%%
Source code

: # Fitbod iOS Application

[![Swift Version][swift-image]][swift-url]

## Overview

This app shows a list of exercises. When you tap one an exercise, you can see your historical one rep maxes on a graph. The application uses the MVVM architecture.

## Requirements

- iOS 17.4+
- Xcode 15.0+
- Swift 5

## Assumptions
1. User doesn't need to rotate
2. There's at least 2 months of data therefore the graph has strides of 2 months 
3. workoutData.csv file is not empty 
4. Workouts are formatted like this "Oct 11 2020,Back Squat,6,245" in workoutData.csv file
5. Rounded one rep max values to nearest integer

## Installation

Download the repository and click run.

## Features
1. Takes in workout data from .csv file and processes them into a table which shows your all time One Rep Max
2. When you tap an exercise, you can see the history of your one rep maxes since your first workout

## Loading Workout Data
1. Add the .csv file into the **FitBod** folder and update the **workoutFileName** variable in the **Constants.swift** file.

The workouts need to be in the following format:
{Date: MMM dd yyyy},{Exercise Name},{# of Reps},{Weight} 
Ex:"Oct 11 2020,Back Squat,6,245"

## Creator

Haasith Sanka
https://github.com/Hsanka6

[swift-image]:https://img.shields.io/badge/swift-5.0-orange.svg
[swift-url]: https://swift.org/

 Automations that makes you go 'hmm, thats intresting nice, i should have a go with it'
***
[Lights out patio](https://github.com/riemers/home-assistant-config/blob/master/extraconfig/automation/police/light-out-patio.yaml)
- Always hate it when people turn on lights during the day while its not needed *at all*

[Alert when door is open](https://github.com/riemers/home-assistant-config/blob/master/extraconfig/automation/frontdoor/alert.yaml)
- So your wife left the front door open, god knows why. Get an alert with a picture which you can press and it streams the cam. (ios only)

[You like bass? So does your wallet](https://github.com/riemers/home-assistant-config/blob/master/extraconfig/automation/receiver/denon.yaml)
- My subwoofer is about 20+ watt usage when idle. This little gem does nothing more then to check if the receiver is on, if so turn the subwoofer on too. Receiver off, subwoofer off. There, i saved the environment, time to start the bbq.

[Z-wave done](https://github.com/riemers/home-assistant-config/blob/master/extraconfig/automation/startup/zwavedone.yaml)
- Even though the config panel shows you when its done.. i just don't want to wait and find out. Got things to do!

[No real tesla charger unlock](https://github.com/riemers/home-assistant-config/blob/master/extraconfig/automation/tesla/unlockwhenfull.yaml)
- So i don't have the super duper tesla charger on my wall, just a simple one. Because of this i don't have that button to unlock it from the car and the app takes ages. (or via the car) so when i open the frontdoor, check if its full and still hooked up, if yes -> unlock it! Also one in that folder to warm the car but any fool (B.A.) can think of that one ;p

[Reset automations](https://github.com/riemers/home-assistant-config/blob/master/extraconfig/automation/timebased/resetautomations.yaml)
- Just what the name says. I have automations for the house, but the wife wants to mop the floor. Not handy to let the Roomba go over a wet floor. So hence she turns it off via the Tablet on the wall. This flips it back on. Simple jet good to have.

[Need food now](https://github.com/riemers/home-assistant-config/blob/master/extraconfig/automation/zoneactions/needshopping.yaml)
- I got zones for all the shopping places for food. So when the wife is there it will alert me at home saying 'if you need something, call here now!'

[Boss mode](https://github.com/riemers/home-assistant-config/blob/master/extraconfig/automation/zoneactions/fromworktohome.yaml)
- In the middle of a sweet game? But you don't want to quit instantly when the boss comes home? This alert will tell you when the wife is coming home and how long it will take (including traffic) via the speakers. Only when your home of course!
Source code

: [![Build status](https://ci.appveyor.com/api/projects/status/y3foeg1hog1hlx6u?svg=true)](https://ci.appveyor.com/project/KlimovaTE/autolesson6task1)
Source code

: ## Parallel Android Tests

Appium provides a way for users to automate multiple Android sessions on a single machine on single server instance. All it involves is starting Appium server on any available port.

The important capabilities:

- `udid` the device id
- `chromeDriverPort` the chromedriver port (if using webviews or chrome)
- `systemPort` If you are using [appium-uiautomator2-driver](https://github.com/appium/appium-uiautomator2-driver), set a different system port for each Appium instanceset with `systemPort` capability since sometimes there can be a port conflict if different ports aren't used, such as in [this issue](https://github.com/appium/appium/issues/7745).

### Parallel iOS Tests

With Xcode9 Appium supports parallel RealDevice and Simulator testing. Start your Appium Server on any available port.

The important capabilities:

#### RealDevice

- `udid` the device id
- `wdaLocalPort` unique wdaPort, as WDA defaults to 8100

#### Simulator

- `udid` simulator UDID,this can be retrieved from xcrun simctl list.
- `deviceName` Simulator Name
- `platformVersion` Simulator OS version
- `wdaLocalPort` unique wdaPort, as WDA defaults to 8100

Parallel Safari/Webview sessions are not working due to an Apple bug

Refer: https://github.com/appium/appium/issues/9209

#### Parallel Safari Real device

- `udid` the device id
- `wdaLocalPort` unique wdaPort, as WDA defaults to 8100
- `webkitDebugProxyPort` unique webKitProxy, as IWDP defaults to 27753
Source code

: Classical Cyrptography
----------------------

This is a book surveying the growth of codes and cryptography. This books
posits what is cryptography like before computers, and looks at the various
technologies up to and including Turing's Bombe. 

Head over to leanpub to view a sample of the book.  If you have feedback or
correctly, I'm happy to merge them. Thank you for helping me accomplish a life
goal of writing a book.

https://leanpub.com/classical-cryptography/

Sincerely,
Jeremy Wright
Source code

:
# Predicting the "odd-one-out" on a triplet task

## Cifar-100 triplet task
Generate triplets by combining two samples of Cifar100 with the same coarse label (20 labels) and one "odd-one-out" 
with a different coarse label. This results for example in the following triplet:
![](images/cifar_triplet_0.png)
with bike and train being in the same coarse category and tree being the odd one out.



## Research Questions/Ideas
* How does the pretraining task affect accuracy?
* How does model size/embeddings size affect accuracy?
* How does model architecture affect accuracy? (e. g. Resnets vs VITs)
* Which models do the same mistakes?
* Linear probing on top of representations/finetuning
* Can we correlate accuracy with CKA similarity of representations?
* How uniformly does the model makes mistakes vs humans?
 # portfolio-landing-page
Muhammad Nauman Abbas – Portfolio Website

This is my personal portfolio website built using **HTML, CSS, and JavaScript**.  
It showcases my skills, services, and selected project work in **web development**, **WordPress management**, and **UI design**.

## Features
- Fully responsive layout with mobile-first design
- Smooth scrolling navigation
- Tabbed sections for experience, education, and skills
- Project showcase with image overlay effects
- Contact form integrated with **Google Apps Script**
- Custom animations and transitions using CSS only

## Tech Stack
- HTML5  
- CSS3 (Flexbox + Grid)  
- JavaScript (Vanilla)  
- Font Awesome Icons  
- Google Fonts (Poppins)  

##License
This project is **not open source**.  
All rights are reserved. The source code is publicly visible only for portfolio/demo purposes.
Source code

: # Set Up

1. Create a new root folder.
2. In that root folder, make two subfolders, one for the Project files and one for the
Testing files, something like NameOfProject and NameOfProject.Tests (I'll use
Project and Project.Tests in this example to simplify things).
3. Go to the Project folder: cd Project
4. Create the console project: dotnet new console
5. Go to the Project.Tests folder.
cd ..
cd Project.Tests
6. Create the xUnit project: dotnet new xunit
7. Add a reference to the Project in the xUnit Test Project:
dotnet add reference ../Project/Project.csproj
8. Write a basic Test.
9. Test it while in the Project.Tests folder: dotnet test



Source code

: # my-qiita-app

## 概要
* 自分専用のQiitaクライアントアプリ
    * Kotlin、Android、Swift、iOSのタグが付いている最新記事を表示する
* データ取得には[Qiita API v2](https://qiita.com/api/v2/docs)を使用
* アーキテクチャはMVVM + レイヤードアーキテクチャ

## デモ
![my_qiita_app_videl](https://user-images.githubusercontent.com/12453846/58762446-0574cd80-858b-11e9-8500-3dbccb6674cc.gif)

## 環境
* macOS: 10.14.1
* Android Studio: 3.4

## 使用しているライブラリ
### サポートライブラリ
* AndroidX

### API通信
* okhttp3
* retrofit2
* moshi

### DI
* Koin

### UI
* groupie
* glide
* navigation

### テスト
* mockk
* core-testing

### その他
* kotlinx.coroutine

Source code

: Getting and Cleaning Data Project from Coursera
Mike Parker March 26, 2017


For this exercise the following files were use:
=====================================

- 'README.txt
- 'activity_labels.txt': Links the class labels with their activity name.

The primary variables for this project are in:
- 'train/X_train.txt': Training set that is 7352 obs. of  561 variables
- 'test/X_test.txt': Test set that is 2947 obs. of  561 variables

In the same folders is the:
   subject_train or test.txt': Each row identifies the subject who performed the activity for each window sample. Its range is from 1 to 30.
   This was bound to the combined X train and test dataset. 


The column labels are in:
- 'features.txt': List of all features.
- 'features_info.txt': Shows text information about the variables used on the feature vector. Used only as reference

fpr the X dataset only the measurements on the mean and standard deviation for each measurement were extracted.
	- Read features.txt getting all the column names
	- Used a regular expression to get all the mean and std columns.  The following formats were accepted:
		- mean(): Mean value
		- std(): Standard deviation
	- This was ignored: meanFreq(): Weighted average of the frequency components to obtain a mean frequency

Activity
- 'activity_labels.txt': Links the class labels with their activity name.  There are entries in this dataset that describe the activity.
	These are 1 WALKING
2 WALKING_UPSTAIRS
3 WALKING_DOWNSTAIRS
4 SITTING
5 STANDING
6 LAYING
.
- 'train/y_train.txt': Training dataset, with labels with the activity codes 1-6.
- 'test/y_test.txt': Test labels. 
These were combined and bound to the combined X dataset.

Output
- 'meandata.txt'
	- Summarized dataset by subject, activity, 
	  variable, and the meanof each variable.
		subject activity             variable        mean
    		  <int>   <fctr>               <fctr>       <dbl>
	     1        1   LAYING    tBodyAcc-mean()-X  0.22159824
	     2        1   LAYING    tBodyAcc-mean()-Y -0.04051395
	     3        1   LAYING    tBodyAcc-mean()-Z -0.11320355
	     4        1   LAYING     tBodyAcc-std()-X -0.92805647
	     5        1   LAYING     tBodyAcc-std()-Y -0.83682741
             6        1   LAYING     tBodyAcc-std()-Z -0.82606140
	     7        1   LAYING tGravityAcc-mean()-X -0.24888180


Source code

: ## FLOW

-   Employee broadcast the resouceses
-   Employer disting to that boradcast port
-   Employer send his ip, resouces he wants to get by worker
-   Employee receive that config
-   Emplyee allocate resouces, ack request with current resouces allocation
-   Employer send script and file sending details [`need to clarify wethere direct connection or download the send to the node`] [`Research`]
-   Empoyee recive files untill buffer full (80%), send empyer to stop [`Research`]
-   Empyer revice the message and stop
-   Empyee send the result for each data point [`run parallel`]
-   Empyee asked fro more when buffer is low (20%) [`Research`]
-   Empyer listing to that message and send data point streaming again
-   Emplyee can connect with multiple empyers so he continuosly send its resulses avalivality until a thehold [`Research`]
%%
◆ **WHAT THIS TASK INVOLVES**: Please reproduce the lines starting at "Refer: https://github.com/appium/appium/issues/9209" and ending at "# Predicting the", swapping "feedback" for "suggestions" and leaving everything else unchanged.

◆ **WRITTEN SOLUTION**:
Refer: https://github.com/appium/appium/issues/9209

#### Parallel Safari Real device

- `udid` the device id
- `wdaLocalPort` unique wdaPort, as WDA defaults to 8100
- `webkitDebugProxyPort` unique webKitProxy, as IWDP defaults to 27753
Source code

: Classical Cyrptography
----------------------

This is a book surveying the growth of codes and cryptography. This books
posits what is cryptography like before computers, and looks at the various
technologies up to and including Turing's Bombe. 

Head over to leanpub to view a sample of the book.  If you have suggestions or
correctly, I'm happy to merge them. Thank you for helping me accomplish a life
goal of writing a book.

https://leanpub.com/classical-cryptography/

Sincerely,
Jeremy Wright
Source code

:
# Predicting the "odd-one-out" on a triplet task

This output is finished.